Animal studies also show the potential of HDACIs in treating endometriosis. In mice with surgically induced endometriosis, the lesion size is significantly reduced (compared with controls) by treatment with TSA.[91] This finding has also been replicated in rats treated with another HDACI, VPA.[92] More notably, induced endometriosis has been reported to give rise to generalized hyperalgesia or likely 'central sensitization', but TSA or VPA treatment significantly improved rodents' tolerance to invoked pain.[91,92] It is worth noting that the improvement in pain behavior in rats with induced endometriosis is endometriosis specific, not due to the general analgesic property that VPA might have.[92]

Capitalizing on the safety record and the well-known pharmacology of VPA, an HDACI, and also on the fact that adenomyosis, once called endometriosis interna, can be diagnosed quite accurately by ultrasound, the VPA was pilot tested on three patients as a new therapeutic agent and found that it was well tolerated and, after taking it for 2 months, the pain symptoms in women with adenomyosis were dramatically reduced.[93] In addition, uterus size was reduced by an average of one-third. Results from more studies involving 12 patients with symptomatic adenomyosis show that treatment with VPA for 3 months effectively alleviated adenomyosis-associated pain and reduced uterus size by one-fourth.[94] These clinical observations corroborate well with the in vitro data that HDACI treatment suppresses proliferation and cell cycle progression in ectopic endometria in adenomyosis.[24] They are also consistent with the in vivo data that VPA treatment results in a reduction in myometrial infiltration, uterine contractility and contractile irregularity,[95] along with the alleviation of adenomyosis-associated pain.[95,96]

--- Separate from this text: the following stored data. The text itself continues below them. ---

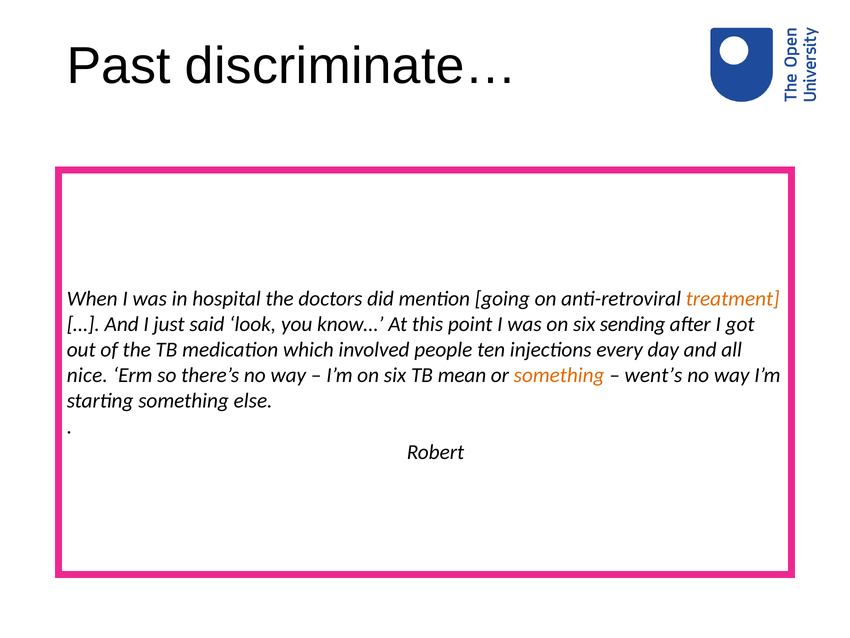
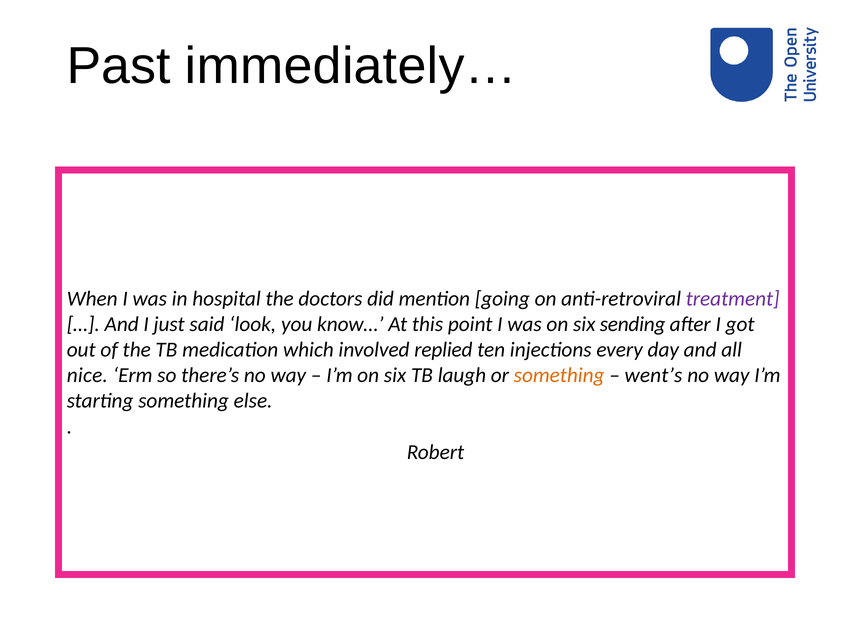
discriminate…: discriminate… -> immediately…
treatment colour: orange -> purple
people: people -> replied
mean: mean -> laugh
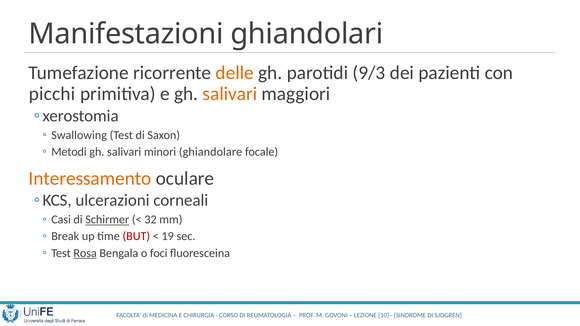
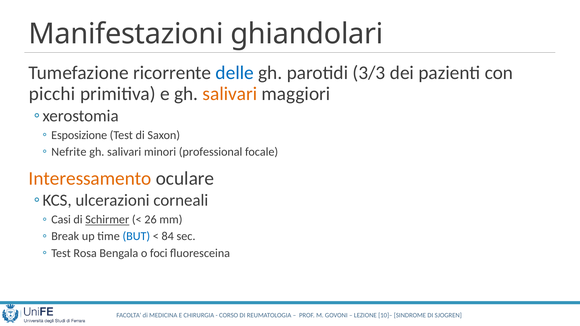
delle colour: orange -> blue
9/3: 9/3 -> 3/3
Swallowing: Swallowing -> Esposizione
Metodi: Metodi -> Nefrite
ghiandolare: ghiandolare -> professional
32: 32 -> 26
BUT colour: red -> blue
19: 19 -> 84
Rosa underline: present -> none
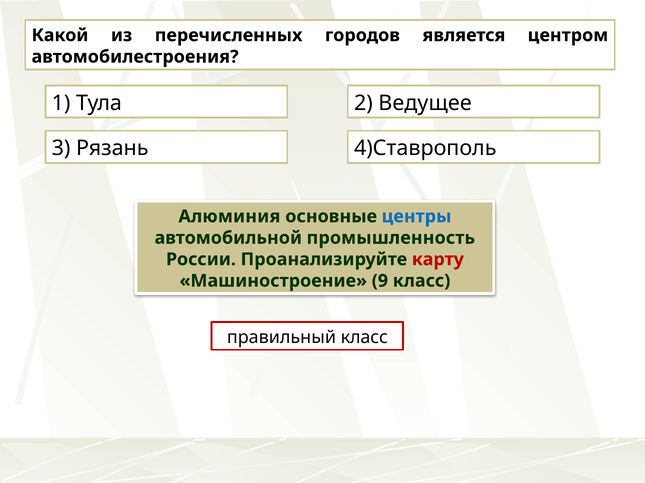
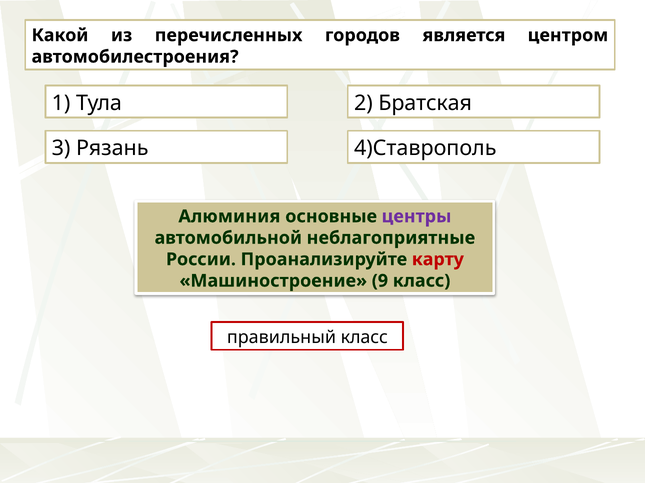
Ведущее: Ведущее -> Братская
центры colour: blue -> purple
промышленность: промышленность -> неблагоприятные
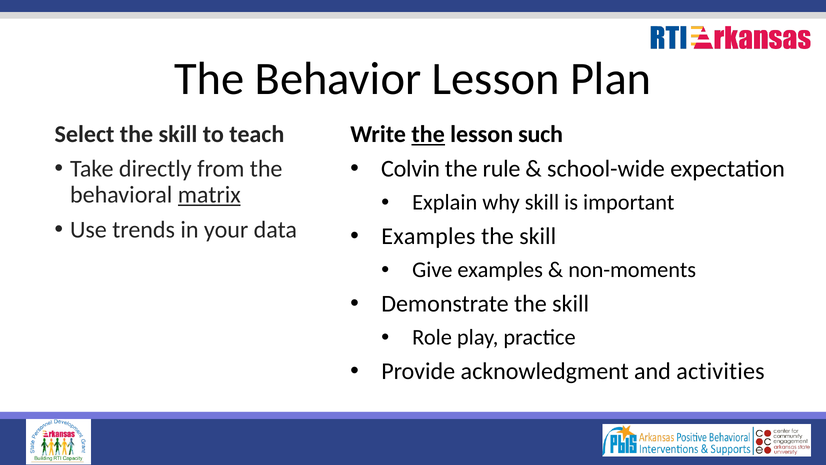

In rats with induced endometriosis, VPA treatment results in significantly decreased immunoreactivity of NMDA receptor 1, calcitonin gene-related peptide, c-Fos, acid-sensing ion channel 3 and TrkA (a high-affinity receptor for NGF) in dorsal root ganglion (DRG), along with improved thermal latency.[97] Since NMDA receptors calcitonin gene-related peptide, c-Fos and ASIC-3 are known to be expressed in sensory neurons in DRG in the presence of central sensitization,[98–100] these results demonstrate that VPA, and perhaps other HDACIs as well, may be efficacious in reducing central sensitization induced by endometriosis and possibly in alleviating endometriosis-associated pain in humans. While these rodent efficacy studies of endometriosis are the first to evaluate potential therapeutic efficacy in relieving endometriosis-induced pain and may be a step further in bridging the gap between basic research and clinical care by aligning outcome measures used in rodent studies with those used in clinical trials, caution should be exercised when interpreting these findings. For one, the pain measured in rodent studies are invoked pain, not spontaneous pain experienced by patients with endometriosis. It is yet to be determined whether the use of the hot plate test or DRG markers is more predictive of future success in clinical trials than just the measurement of lesion size or volume in endometriosis.